How to complete this task | Please swap "khách hàng" for "người dùng" in the items starting at the first line and ending at the line containing "thực hiện nó.", leaving everything else unchanged.

Data records |
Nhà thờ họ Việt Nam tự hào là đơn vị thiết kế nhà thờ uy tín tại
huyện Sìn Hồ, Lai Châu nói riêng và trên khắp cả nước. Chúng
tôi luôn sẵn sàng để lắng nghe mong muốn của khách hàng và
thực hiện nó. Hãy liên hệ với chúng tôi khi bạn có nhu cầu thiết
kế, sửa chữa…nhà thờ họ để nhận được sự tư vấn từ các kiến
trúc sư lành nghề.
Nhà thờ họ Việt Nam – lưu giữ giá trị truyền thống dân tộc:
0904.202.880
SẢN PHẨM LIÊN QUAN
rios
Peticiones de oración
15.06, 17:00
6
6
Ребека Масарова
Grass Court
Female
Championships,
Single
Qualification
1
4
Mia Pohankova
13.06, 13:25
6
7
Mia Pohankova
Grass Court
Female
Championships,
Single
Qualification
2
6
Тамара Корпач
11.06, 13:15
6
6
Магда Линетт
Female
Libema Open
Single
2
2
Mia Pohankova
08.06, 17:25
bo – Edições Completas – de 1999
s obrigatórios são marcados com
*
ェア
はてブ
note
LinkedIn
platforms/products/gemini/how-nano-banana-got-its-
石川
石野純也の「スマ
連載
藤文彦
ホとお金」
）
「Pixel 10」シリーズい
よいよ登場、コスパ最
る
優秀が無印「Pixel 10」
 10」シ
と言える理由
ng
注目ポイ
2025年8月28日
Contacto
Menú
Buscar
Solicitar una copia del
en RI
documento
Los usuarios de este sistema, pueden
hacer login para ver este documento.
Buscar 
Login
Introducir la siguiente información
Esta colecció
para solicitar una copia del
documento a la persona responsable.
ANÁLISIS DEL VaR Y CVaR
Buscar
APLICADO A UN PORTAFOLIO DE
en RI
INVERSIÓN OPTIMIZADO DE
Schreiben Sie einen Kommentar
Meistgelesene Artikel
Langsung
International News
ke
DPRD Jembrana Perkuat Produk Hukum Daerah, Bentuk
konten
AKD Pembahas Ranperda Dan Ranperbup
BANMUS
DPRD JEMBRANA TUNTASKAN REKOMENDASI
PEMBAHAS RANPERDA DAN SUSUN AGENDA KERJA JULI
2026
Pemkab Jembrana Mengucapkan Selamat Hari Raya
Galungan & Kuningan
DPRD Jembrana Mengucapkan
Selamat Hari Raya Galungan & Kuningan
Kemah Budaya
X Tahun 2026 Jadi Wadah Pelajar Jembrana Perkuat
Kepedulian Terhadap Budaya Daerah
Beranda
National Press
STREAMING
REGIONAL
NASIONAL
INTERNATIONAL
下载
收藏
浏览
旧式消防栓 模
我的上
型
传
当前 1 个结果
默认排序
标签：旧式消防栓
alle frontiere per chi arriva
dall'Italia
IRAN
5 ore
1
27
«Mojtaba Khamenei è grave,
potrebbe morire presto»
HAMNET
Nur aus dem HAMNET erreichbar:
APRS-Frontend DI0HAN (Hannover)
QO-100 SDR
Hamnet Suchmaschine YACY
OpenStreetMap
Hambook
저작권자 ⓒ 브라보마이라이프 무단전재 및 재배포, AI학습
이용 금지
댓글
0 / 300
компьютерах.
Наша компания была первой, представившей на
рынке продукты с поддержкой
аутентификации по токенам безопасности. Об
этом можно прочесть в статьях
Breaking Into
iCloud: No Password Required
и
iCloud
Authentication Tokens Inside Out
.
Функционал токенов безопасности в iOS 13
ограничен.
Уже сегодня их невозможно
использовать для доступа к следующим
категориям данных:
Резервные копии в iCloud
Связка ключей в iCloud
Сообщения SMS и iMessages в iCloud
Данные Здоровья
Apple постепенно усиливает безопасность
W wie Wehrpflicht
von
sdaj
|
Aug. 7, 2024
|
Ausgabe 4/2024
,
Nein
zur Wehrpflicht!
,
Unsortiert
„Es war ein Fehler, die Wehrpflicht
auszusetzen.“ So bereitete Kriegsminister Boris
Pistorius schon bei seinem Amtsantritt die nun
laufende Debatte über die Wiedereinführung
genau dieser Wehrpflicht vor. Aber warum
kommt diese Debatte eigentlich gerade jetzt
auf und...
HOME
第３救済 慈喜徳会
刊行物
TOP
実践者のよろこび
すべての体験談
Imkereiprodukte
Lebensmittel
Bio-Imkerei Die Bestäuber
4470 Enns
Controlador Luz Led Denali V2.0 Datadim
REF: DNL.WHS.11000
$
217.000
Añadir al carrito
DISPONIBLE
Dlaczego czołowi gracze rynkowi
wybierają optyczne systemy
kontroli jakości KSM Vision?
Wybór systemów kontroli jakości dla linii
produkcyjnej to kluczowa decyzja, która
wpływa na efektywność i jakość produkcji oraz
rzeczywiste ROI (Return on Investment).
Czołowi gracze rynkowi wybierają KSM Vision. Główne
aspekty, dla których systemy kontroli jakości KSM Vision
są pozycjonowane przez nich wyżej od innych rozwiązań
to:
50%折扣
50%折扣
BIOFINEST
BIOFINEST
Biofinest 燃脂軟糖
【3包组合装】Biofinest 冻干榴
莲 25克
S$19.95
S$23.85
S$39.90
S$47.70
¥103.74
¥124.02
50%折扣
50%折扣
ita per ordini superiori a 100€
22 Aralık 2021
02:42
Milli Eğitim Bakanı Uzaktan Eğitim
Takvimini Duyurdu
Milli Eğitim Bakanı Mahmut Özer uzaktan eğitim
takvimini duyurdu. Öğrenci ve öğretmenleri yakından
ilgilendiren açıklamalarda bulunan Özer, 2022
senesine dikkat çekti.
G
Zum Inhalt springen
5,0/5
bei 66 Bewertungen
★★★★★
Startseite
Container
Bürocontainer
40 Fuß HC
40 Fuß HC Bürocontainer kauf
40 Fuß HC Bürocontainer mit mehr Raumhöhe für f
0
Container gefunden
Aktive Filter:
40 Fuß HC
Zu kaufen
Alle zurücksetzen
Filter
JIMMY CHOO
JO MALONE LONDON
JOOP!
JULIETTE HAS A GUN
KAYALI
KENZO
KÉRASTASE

Completed exercise |
Nhà thờ họ Việt Nam tự hào là đơn vị thiết kế nhà thờ uy tín tại
huyện Sìn Hồ, Lai Châu nói riêng và trên khắp cả nước. Chúng
tôi luôn sẵn sàng để lắng nghe mong muốn của người dùng và
thực hiện nó. Hãy liên hệ với chúng tôi khi bạn có nhu cầu thiết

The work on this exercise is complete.